= Wang Dan (play) =

2014 Hong Kong play

Wang Dan (Chinese: 王丹) was a 2014 play produced by Stage 64. The play centers on Wang Dan, one of the student leaders of the June Fourth Incident. It was directed by Lee King-cheong and staged at the Shouson Theatre of the Hong Kong Arts Centre from 20 to 22 June 2014, with a total of five performances.

==Background==
Stage 64 was founded in 2009 by a group of volunteers from the Hong Kong Alliance in Support of Patriotic Democratic Movements of China. The troupe aims to commemorate and educate the public about the June Fourth Incident through theatre. Their debut work, Edelweiss, focusing on the tragedy and struggles of the protesters, attracted wide attention. Their second production, Beliefs Soar explored the Operation Yellowbird, the challenges of democratic ideals, collective negotiation, and historical trauma. Wang Dan is their third production.

==Plot==
Wang Dan is not a conventional biographical play, but a symbolic exploration of the protagonist's inner world. Five actors with two women appear on stage simultaneously, each representing a different phase of Wang Dan's life:

- Child Wang Dan (female role) — symbolizing innocence and the awakening of ideals
- Young Wang Dan — representing the activist and decision-maker during the 1989 movement
- Imprisoned Wang Dan — embodying reflection and struggle during years of incarceration
- Middle-aged Wang Dan — exile and longing for home
- Ideal Wang Dan (female role) — appearing through poetic recitation, symbolizing inner romance and gentleness

All five versions of Wang Dan appear on stage together, engaging in dialogue with one another — representing the interplay between ideal and reality, past and present.
The stage design incorporates imagery such as carousels and playgrounds, symbolizing the cycles of idealism, loss, and persistence.

==Production==
While preparing, the creative team visited Wang Dan in Taipei to conduct interviews and gather materials, using his writings and conversations as the creative foundation.

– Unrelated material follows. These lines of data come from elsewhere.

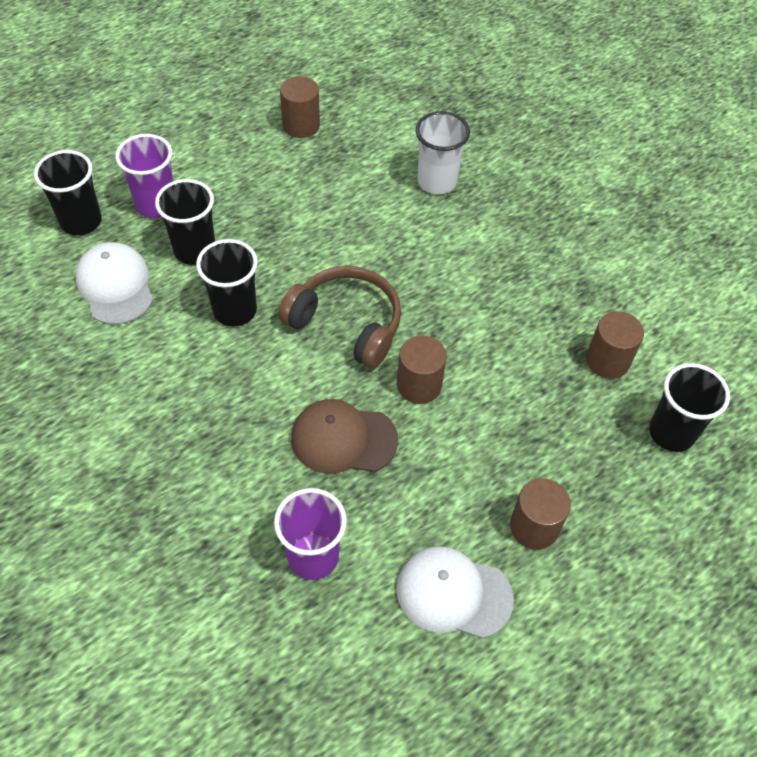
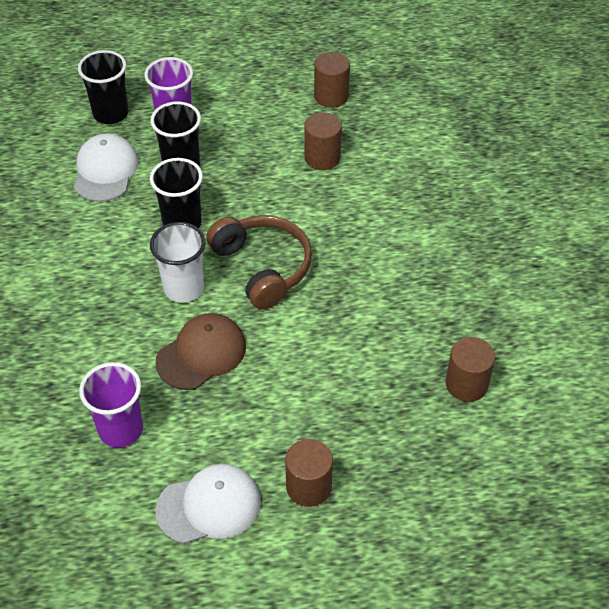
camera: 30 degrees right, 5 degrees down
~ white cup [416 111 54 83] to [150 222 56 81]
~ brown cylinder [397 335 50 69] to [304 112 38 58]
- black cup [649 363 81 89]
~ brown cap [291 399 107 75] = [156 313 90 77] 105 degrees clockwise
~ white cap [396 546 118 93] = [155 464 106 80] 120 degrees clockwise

Producer Cheung Ka-wan explained that Wang Dan was chosen as the protagonist not only for his symbolic role as a student leader, but also because his personal reflections embody those of a generation. Wang once described himself as "a hopeless idealist," and the team used this as a basis to explore the tension between idealism and reality. In retrospect, Wang Dan has admitted that if he could relive the events of 1989, he would have urged students to withdraw to avoid bloodshed, revealing a mature reflection and compromise between ideals and reality. The play also hopes to explore the emotional struggles of exiled activists who have been unable to return home for many years.

A playground serves as the central metaphor in the production, symbolizing the innocence and idealism of youth, which gradually collapse and decay over time. This imagery reflects Wang Dan's enduring commitment to his beliefs even after disillusionment. The creative team deliberately avoided providing a definitive conclusion. Instead, they sought to prompt audiences to reflect on "the ideal playground within everyone's heart" and whether it is worth preserving and pursuing.

In the play, five actors portray different stages of Wang Dan's life. The director intentionally did not require them to resemble Wang in appearance, in order to convey the idea that "everyone can be Wang Dan."

==Reception==
Critic of the International Association of Theatre Critics observed that the use of five actors of different genders and ages to portray Wang Dan effectively symbolized the notion that "everyone can be Wang Dan." While the artistic approach was bold and innovative, he found the execution at times redundant and overlapping. He also argued that the metaphor of the playground and carousel as symbols of Wang Dan's ideals appeared forced and inconsistent with his childhood experiences during the late Cultural Revolution, making it feel abrupt.